Additionally, male subjects had increased mRNA expression of TLR3 compared to the female patients. Meta-analysis studies revealed that male patients had higher inflammatory responses and higher rates of hospitalization than females.[24] Therefore, based on our results, it may be proposed that male patients may show more inflammatory responses in a TLR3-dependent manner. As TLR3 uses TRIF pathway in the downstream signaling,[25] it appears that the pathway can be more active in males than in females.

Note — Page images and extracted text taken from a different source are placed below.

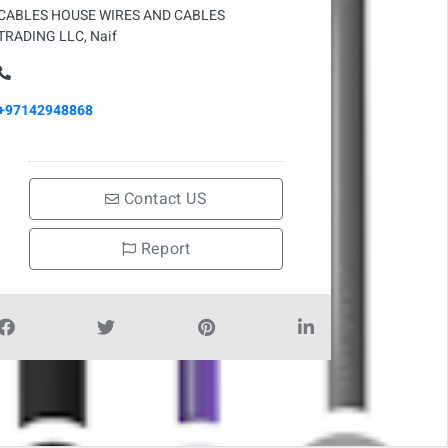
CABLES HOUSE WIRES AND CABLES
TRADING LLC, Naif
+97142948868
Contact US
Report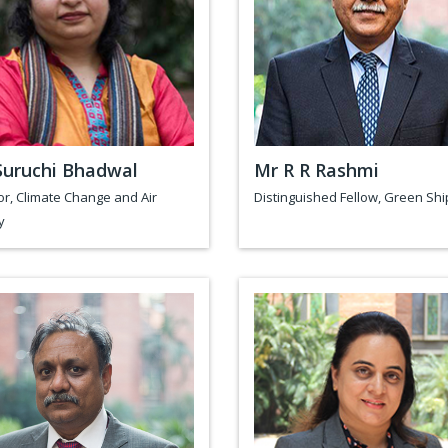
Suruchi Bhadwal
Mr R R Rashmi
or, Climate Change and Air
Distinguished Fellow, Green Shi
y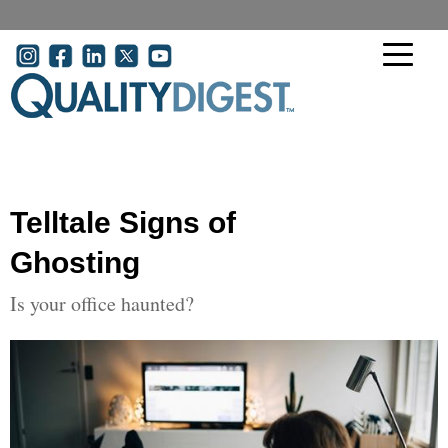
Skip to main content
User account menu
Telltale Signs of
Ghosting
Is your office haunted?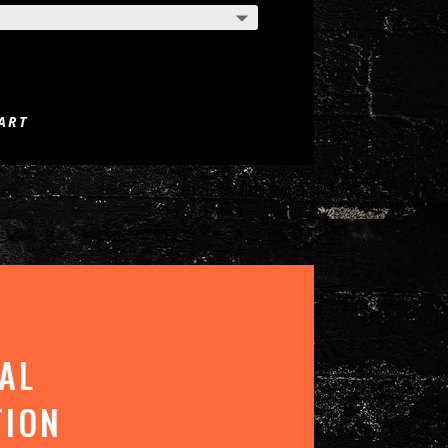
ART
AL
TION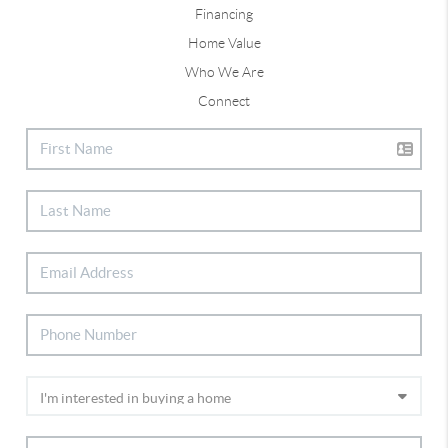
Financing
Home Value
Who We Are
Connect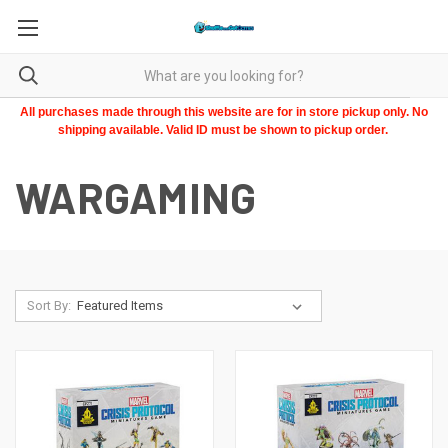
All purchases made through this website are for in store pickup only. No
shipping available. Valid ID must be shown to pickup order.
WARGAMING
Sort By: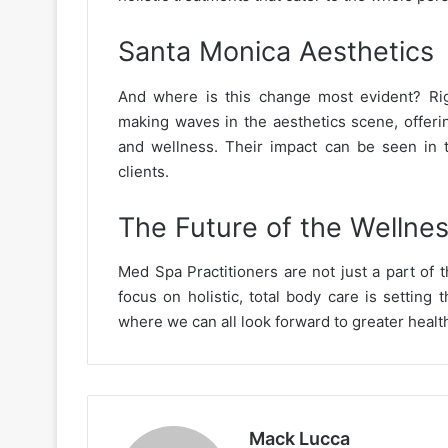
Santa Monica Aesthetics
And where is this change most evident? Rig
making waves in the aesthetics scene, offeri
and wellness. Their impact can be seen in t
clients.
The Future of the Wellnes
Med Spa Practitioners are not just a part of t
focus on holistic, total body care is setting 
where we can all look forward to greater health
Mack Lucca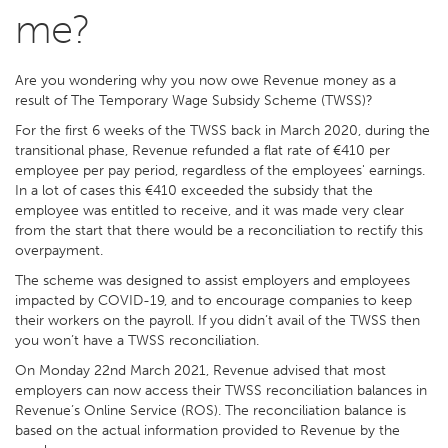
me?
Are you wondering why you now owe Revenue money as a
result of The Temporary Wage Subsidy Scheme (TWSS)?
For the first 6 weeks of the TWSS back in March 2020, during the
transitional phase, Revenue refunded a flat rate of €410 per
employee per pay period, regardless of the employees' earnings.
In a lot of cases this €410 exceeded the subsidy that the
employee was entitled to receive, and it was made very clear
from the start that there would be a reconciliation to rectify this
overpayment.
The scheme was designed to assist employers and employees
impacted by COVID-19, and to encourage companies to keep
their workers on the payroll. If you didn’t avail of the TWSS then
you won’t have a TWSS reconciliation.
On Monday 22nd March 2021, Revenue advised that most
employers can now access their TWSS reconciliation balances in
Revenue’s Online Service (ROS). The reconciliation balance is
based on the actual information provided to Revenue by the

Conti and colleagues also reported that female COVID-19 patients had higher expression of TLR7 than male subjects.[26] Thus, it may be suggested that gender may be considered as a risk factor for the pathogenesis of COVID-19.

Although previous investigations served age as a risk factor for mortality of COVID-19,[27] the current study revealed that age had no correlations with levels of mRNA expression of TLR3, TLR7, TLR8, and TLR9. Thus, it seems that age-related mortality is independent of TLR3, TLR7, TLR8, and TLR9 mRNA expression.

The current study is not bereft of limitations and caveats. First, we did not analyze all TLRs. Second, the sample size is not satisfactory to obtain conclusive results. Third, we did not evaluate the levels of cytokines that could have been adding further insight into TLR’ role in modulating inflammation in COVID-19 subjects.

In conclusion, this study indicated that TLR3 and TLR9 are much more critical than TLR7 and TLR8 during COVID-19 infection and may take part in the inflammation-associated etiopathogenesis of SARS-CoV-2. However, since immune cells in the circulation are not target cells for SARS-CoV-2, the increased expression of TLR3 and TLR9 may be due to the involvement of other pathways. Hence, the results should be interpreted cautiously.

Ethics approval and consent to participate

This study was approved by the ethics committee of Rafsanjan University of Medical Sciences (IR.RUMS.REC.1399.014) and all individuals voluntarily signed a written informed consent form. All methods were performed in accordance with the relevant guidelines and regulations by Rafsanjan University of Medical Sciences.

Conflicts of interest

There are no conflicts of interest.

Funding Statement

This article was supported by a grant from Deputy of Research, Rafsanjan University of Medical Sciences.